Ces informations viennent compléter les deux panneaux d'information installés sur le territoire de la commune de Hochheim
La bataille du Kippel à Hochheim
Les tombés au combat allemands, français et autrichiens reposent
côte à côte dans le sol de Hochheim, jusque'à aujourd'hui
par Alexander von Renz et Prof. Dr. med. Sven Kantelhardt
Après le désastre de la campagne russe et la bataille des nations à Leipzig (du 16 au 19 octobre 1813), les restes de la Grande Armée de Napoléon se retirèrent derrière le Rhin. Les places fortes de Mayence-Kastel et Mayence-Kostheim servirent de dernières têtes de pont sur la rive droite du Rhin. Afin de mieux les protéger contre l'attaque attendue des Alliés (Prussiens, Autrichiens et Russes), les Français occupèrent Hochheim comme avant-poste.

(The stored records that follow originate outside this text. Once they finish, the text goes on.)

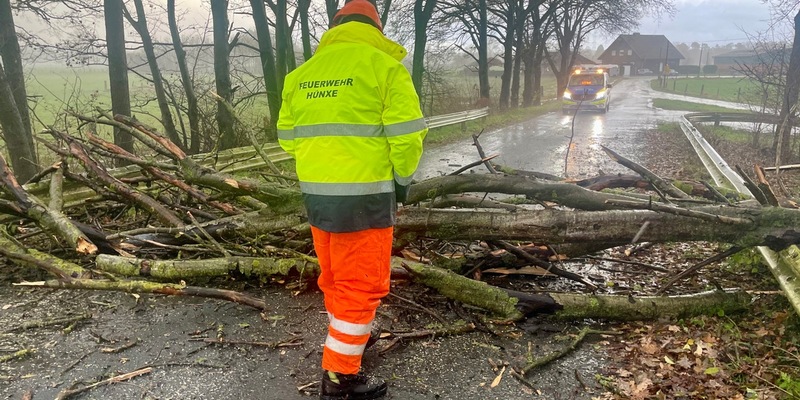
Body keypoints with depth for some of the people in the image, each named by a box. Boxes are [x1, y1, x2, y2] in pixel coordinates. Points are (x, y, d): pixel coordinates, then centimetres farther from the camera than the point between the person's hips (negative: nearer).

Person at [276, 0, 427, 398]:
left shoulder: (302, 73, 10)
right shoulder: (384, 66, -7)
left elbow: (288, 134, 14)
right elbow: (406, 134, -12)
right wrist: (402, 179, 4)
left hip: (315, 192, 6)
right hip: (364, 194, -6)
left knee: (335, 275, 22)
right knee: (361, 283, 4)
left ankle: (347, 337, 42)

À partir du 1er novembre 1813, 2 000 Français et 18 canons furent cantonnés à Hochheim. La pénurie de nourriture et de combustible était telle, que toutes les maisons furent pillées,
les habitants maltraités et même les portes et les portails brûlés. À Mayence, la situation n'était toutefois guère meilleure. L'épidémie, qui fut plus tard connue sous le nom de
« Typhus de Mayence », devait emporter 16 000 soldats français et 2 500 citoyens de Mayence jusqu'à la libération de la ville par les troupes alliées le 4 mai 1814.
Hochheim même et la zone située derrière, appelée Kippel (colline à l'ouest de l'actuelle sortie d'autoroute Hochheim Süd), furent fortifiées et occupées par 12 000 à 15 000 hommes supplémentaires du corps du général Bertrand qui stationnait à Kastel. Les Autrichiens, qui faisaient pression, décidèrent d'attaquer avant que les travaux de fortification de la position
ne soient terminés (cf. extrait du témoignage oculaire à droite).
La bataille eut lieu le 13 novembre 1813. Les Autrichiens prirent d'assaut Hochheim et repoussèrent les troupes françaises vers Mayence-Kastel. 775 Français et 212 Autrichiens restèrent sur le champ de bataille, d'autres sources estiment le nombre de morts à 2000. La grande majorité de ces hommes furent enterrés à la hâte là où ils étaient tombés. L'endroit servait de zone de rassemblement pour le siège de Mayence. Ceux qui tombèrent sur le Kippel, restèrent sous le vignoble actuel, ceux qui se trouvaient dans le village de Hochheim furent également enterrés là où ils gisaient. Dans les fossés de la ville, mais aussi sur les places publiques et même dans les caves à vin derrière les remparts défendus par les Français et dans les retranchements de chaque côté de la chaussée vers Francfort (l'actuelle Mainzer Strasse, puis à l'extérieur des anciens remparts, Frankfurter Straße, voir les cartes ci-dessous).
Explication du terme:
Redoute (« lieu de retraite »), dans l'art des fortifications, une
fortification fermée qui ne présente que des angles sortants.
La version la plus simple est celle à quatre côtés ; celles à cinq côtés et plus sont plus avantageuses en raison de leurs espaces non couverts plus petits;
la redoute napoléonienne avait une forme trapézoïdale. Comme décrit ci-dessus, deux redoutes ont été construites sur le Kippel, entre Hochheim et Kastel
ou Kostheim.
Flèche: il s'agit d'un retranchement en forme de V, dont la pointe est dirigée vers l'ennemi et qui reste ouvert à l'arrière.
Ces fortifications ont été construites a côté de la chaussée vers Francfort.